La miré con los ojos entornados, dispuesto a decirle o rebatirle cualquier cosa, pero no había forma de hacerlo. No cuando tenía toda la razón. Ella miró su reloj ante el silencio que nos envolvió.

—¿Crees que por hacer un par de cuentas tienes derecho a hablar de mi vida?

—No. Como tú tampoco tienes idea de la mía como para cuestionarme —respondió, como si ya estuviera todo dicho—. A este café —señaló la taza— le faltan tres cosas, justo como a ti: paciencia, humanidad y media cucharadita de azúcar. —Sonrió—. Pero tranquilo, ser un agrado es lo único que puedes cambiar, porque la paciencia y la humanidad no vienen en sobres.

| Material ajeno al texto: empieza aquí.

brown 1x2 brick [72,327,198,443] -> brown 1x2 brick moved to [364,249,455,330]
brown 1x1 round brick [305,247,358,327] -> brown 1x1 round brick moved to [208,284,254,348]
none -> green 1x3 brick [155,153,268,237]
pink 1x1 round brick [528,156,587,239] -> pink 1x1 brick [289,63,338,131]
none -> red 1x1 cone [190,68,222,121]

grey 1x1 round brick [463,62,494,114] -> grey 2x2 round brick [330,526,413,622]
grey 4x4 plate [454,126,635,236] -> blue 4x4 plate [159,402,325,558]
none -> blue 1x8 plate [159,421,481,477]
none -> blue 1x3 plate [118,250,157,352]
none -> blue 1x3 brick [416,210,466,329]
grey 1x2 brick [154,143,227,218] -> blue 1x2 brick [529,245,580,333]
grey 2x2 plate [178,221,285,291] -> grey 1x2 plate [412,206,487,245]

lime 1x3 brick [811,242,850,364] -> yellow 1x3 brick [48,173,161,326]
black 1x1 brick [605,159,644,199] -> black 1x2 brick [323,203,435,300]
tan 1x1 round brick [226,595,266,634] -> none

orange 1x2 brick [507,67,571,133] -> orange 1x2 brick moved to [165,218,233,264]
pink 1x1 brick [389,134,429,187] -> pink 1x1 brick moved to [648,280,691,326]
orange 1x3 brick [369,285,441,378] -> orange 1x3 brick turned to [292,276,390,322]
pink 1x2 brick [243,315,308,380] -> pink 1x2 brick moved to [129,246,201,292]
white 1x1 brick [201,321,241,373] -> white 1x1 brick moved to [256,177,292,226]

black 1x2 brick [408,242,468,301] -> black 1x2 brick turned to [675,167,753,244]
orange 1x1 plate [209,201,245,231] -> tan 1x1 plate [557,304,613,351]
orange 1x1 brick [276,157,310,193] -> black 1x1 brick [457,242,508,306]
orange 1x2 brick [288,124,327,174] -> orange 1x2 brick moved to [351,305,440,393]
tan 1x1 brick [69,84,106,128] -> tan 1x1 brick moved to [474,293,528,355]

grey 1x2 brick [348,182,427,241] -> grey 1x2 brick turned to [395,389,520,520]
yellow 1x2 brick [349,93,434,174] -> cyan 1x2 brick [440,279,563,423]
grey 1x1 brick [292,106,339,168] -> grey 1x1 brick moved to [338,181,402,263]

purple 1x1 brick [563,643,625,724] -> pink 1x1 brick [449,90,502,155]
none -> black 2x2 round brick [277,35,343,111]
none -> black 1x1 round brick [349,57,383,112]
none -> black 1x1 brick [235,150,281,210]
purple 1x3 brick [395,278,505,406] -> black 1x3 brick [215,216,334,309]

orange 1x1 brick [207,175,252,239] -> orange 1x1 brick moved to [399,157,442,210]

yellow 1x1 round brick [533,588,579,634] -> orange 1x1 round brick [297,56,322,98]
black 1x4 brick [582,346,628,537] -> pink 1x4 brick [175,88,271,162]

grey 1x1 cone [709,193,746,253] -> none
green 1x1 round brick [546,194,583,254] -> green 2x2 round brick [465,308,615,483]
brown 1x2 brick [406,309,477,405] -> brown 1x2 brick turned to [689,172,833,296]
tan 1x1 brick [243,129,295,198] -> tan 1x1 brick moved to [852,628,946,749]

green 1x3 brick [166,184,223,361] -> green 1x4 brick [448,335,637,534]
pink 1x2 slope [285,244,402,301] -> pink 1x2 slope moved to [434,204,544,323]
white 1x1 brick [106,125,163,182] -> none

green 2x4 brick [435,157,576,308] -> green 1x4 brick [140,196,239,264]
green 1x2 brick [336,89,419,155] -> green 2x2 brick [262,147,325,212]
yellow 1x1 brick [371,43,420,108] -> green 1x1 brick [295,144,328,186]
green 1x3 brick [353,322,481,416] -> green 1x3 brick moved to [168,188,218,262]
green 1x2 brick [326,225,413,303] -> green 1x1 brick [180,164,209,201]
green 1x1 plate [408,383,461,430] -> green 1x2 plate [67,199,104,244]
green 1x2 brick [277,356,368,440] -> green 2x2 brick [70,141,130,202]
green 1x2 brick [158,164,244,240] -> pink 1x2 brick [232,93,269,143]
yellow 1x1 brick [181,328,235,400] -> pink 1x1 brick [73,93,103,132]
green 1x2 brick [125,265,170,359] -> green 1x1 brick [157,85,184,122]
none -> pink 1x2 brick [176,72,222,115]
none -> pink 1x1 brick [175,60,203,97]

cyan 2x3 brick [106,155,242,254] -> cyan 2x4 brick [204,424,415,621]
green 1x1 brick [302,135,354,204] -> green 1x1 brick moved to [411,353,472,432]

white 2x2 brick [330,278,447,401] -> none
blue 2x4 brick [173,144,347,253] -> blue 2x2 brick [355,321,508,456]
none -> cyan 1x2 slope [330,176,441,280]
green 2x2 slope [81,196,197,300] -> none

—¿Y a ti te sobra todo eso, entonces? —dije por puro orgullo—. Tú, que hiciste la vida de tu hermana un infierno, que te acostaste con su prometido solo para molestarla y que tienes dos hijos de algún hijo de puta que solo tuvo que decirte un par de cosas lindas para que te abrieras de…

—No cruces la línea. Y sí, fui una maldita desgraciada, Dalton, pero mírame ahora: tengo más de lo que tienes tú —me acusó—. Y puede que no me vaya tan bien, pero prefiero el amor de mis hijas y el trabajo duro a una vida fácil como la tuya, porque tú realmente no tienes nada tuyo, ¡nada!

No pude decir nada. De algún modo, ella estaba ahora a centímetros de mí y, aunque su rostro estaba sonrojado de ira, yo solo podía pensar en lo bien que se veía aquel tono en su pálida piel. Odiaba su lengua afilada y venenosa. Cassandra siempre fue así: capaz de hacer o decir lo que quisiera.

—Bueno, asumo que tendré tiempo para comer —dijo, como quien comenta el clima después de semejante discusión—. Son casi las dos.

No pude negarlo. Maldita sea. La jornada había volado entre auditorías y ajustes de línea, y, en efecto, ella había estado cargando cajas, etiquetando y corrigiendo números sin descanso.

—Sí, puedes usar el comedor de la fábrica, solo pide mi ticket y…

—¡Cassandra! —Marcos apareció en el umbral como si lo hubieran convocado mis demonios, interrumpiéndome—. Vamos, ya está servida la carne estofada con ensalada de papa y el yogur nuevo de frutos rojos. Te guardé una mesa.

Cassandra me lanzó una mirada de desdén antes de salir por la puerta sin siquiera pedir permiso.

Me dije que no tenía por qué molestarme en absoluto. Ella no era mi subordinada directa, más bien era una orden que acepté con mala gana y con límites claros.

Aun así, algo en la forma en que Marcos le ofreció el brazo, como si se tratara de una invitada de honor, me calentó la sangre.

La vi desaparecer pasillo abajo, ligera, con ese andar que mezcla incendio y desafío. Así que, antes de notar lo ridículo del impulso, ya había tomado mi credencial y salido detrás.

La seguí hasta el comedor y atravesé la puerta. El murmullo animado se convirtió en silencio cuando entré y sentí las miradas clavadas en mí. No venía jamás al comedor; siempre estaba ocupado o intentando mantener los rangos con todas las personas bajo mi mando. Pero por algún motivo había sido tan estúpido como para pretender que nadie notaría mi presencia si venía al comedor.